Khyree Jackson and Kool-Aid McKinstry started the game, then Terrion Arnold replaced Jackson. Eli Ricks did not receive a defensive snap.

“Guys need to go out there each and every day and play well in practice,” Saban said. “I get a little bit frustrated sometimes when guys don’t do things the way they need to do them in practice and they’re not creating the right habits because especially in the secondary, there is nobody behind you. If the linebacker misses the tackle, the safety makes the tackle. If the safety misses the tackle, nobody is there. If the corner misses the tackle, there’s nobody left.”

Saban said Alabama gave up way too many big plays against Texas, something that will need to be cleaned up.

Arnold had the best game of the corners. He was targeted three times and only gave up one reception, per Pro Football Focus’ charting. That was a one-yard reception.

“We’ve got a lot of confidence in Terrion,” Saban said, when asked about the sophomore.

McKinstry and Jackson struggled. In only 14 pass-play snaps, Jackson gave up two receptions on two targets. He gave up a 46-yard reception and 68 total yards. He also was penalized once.

McKinstry, meanwhile, picked up two penalties in 45 pass-play snaps, both pass interferences. He was targeted eight times and gave up six receptions.

Offensive line

Saban made clear he wants to see a more physical offensive line.

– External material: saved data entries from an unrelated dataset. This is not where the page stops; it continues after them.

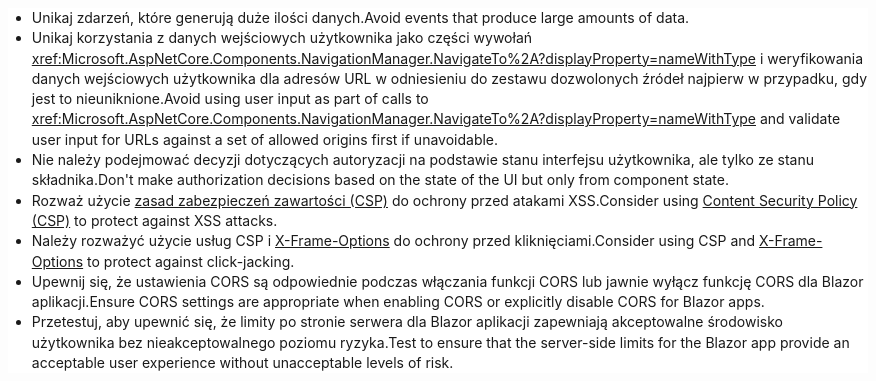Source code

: * <span data-ttu-id="f4faa-399">Unikaj zdarzeń, które generują duże ilości danych.</span><span class="sxs-lookup"><span data-stu-id="f4faa-399">Avoid events that produce large amounts of data.</span></span>
* <span data-ttu-id="f4faa-400">Unikaj korzystania z danych wejściowych użytkownika jako części wywołań <xref:Microsoft.AspNetCore.Components.NavigationManager.NavigateTo%2A?displayProperty=nameWithType> i weryfikowania danych wejściowych użytkownika dla adresów URL w odniesieniu do zestawu dozwolonych źródeł najpierw w przypadku, gdy jest to nieuniknione.</span><span class="sxs-lookup"><span data-stu-id="f4faa-400">Avoid using user input as part of calls to <xref:Microsoft.AspNetCore.Components.NavigationManager.NavigateTo%2A?displayProperty=nameWithType> and validate user input for URLs against a set of allowed origins first if unavoidable.</span></span>
* <span data-ttu-id="f4faa-401">Nie należy podejmować decyzji dotyczących autoryzacji na podstawie stanu interfejsu użytkownika, ale tylko ze stanu składnika.</span><span class="sxs-lookup"><span data-stu-id="f4faa-401">Don't make authorization decisions based on the state of the UI but only from component state.</span></span>
* <span data-ttu-id="f4faa-402">Rozważ użycie [zasad zabezpieczeń zawartości (CSP)](https://developer.mozilla.org/docs/Web/HTTP/CSP) do ochrony przed atakami XSS.</span><span class="sxs-lookup"><span data-stu-id="f4faa-402">Consider using [Content Security Policy (CSP)](https://developer.mozilla.org/docs/Web/HTTP/CSP) to protect against XSS attacks.</span></span>
* <span data-ttu-id="f4faa-403">Należy rozważyć użycie usług CSP i [X-Frame-Options](https://developer.mozilla.org/docs/Web/HTTP/Headers/X-Frame-Options) do ochrony przed kliknięciami.</span><span class="sxs-lookup"><span data-stu-id="f4faa-403">Consider using CSP and [X-Frame-Options](https://developer.mozilla.org/docs/Web/HTTP/Headers/X-Frame-Options) to protect against click-jacking.</span></span>
* <span data-ttu-id="f4faa-404">Upewnij się, że ustawienia CORS są odpowiednie podczas włączania funkcji CORS lub jawnie wyłącz funkcję CORS dla Blazor aplikacji.</span><span class="sxs-lookup"><span data-stu-id="f4faa-404">Ensure CORS settings are appropriate when enabling CORS or explicitly disable CORS for Blazor apps.</span></span>
* <span data-ttu-id="f4faa-405">Przetestuj, aby upewnić się, że limity po stronie serwera dla Blazor aplikacji zapewniają akceptowalne środowisko użytkownika bez nieakceptowalnego poziomu ryzyka.</span><span class="sxs-lookup"><span data-stu-id="f4faa-405">Test to ensure that the server-side limits for the Blazor app provide an acceptable user experience without unacceptable levels of risk.</span></span>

Better movement, diversity in the running game and executing more consistently are among the elements he listed.

“I don’t think we controlled the line of scrimmage as well as we need to in this game,” Saban said.

It was the second game for a group that continues to have parts moved around. The offensive line to start the Texas game was (left to right) Tyler Steen, Kendall Randolph, Darrian Dalcourt, Emil Ekiyor Jr. and JC Latham. Then Javion Cohen rotated in some at left guard. Ekiyor and Dalcourt were the only returning starters for this group.

“I have total confidence and ability in every guy that plays up there,” Saban said. “I just think we need to get a little bit more consistent and a little bit more physical in how we play so that we can control the line of scrimmage better.”